そこをまだ自分の中でハッキリと認識できていないままに文章を書いてしまい、自分の書きたかったことがうまく書けなかった気がして、なんだかモヤモヤとしたものがずっと残っていた。
それをもっとはっきりとさせるために、そして自分自身のために、今また記事を書いている。
バブル期の時代、確かにブランド品を競って買うようなことには興味がなかったが、経済発展がめざましい時代であったからこそ、受けることができた恩恵がたくさんあったことも事実だった。
家から通っていたので、家へお金を入れても、まだ自分で使えるお金は残っていたから、休暇をとってよく旅行へ行った。
思い出すのは、当時パリのブランド店に、多くの日本人が押しかけて、ブランド品のバッグや財布などを大量に買っていたことで、フランス人の店員さんらが、呆れたように見ていたことをよく覚えている。
そしてフランスだけではなくて、どこの国に行っても日本人観光客がいると言われたのもバブル期の時代だった。(今の中国人のように)
それが良いか悪いかは別にしても、そのような恩恵を受けられたことが、先人のお陰だったということを、当時の私を含めて、どれくらいの人々がわかっていただろうか。
日本が経済大国になった陰には、先の大戦で命を落とされた多くの方がいらっしゃったことなど、当時の私は微塵も考えなかった。
国のために家族のために命を散らしていった兵士の方、そして無惨にも犠牲になられた多くの民間人の方。
彼らのおかげで、次の世代の私たちが、こうして平和な暮らしをさせて頂いていることを思うと、昨日の記事はあまりにも傲慢だったと恥ずかしくなった。
喜多川泰さんの書かれた「運転者」という小説がある。
その中にとても腑に落ちる文章が載っている。
いい時代に生まれたなぁと思えるとしたら、それはそういう時代に生まれて運が良かったと思うかもしれませんが、どっかからふっと湧いて出た、ラッキーで平和で裕福な時代に生まれ育った訳ではありませんよ。
たくさんの血と汗と涙、そして努力、極論、命が費やされて作られてきたものです。(あった)ものではなく、命と引き換えに(作られた)ものなのです。
それぞれの時代に生きた人が、延々と続く命の物語の一部を精一杯、自分の役割を果たすように生きてくれたから、次の世代は、前の世代よりも「いい時代」に生まれ育つことができるようになる。
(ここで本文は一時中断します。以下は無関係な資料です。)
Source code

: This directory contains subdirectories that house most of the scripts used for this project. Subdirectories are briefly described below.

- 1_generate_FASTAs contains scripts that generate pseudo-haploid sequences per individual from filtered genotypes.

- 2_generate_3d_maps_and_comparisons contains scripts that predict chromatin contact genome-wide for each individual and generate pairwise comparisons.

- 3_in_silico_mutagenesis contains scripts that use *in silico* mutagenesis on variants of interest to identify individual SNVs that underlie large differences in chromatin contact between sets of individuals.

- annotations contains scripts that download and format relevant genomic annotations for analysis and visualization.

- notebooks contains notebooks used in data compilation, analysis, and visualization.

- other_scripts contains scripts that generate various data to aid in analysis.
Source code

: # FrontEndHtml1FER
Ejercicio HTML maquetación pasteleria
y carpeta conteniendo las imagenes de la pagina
そして今あなたが、その命の物語というバトンを受け取って生きているんですよ。
人生を長く生きても百年足らず。
その短い一生を、自分の利益だけを追求して生きるのではなくて、少しでもこの社会にプラスとなるような恩恵を残していく。
それが自分の役割を果たすことではないかと書かれていて、とても感銘を受けた。
六十代になってから、特に残り時間が短くなってきたと感じるが、次の世代が「いい時代に生まれて来ることができた」と思えるように、残りの人生、精一杯自分の役割を果たしていきたいと思う。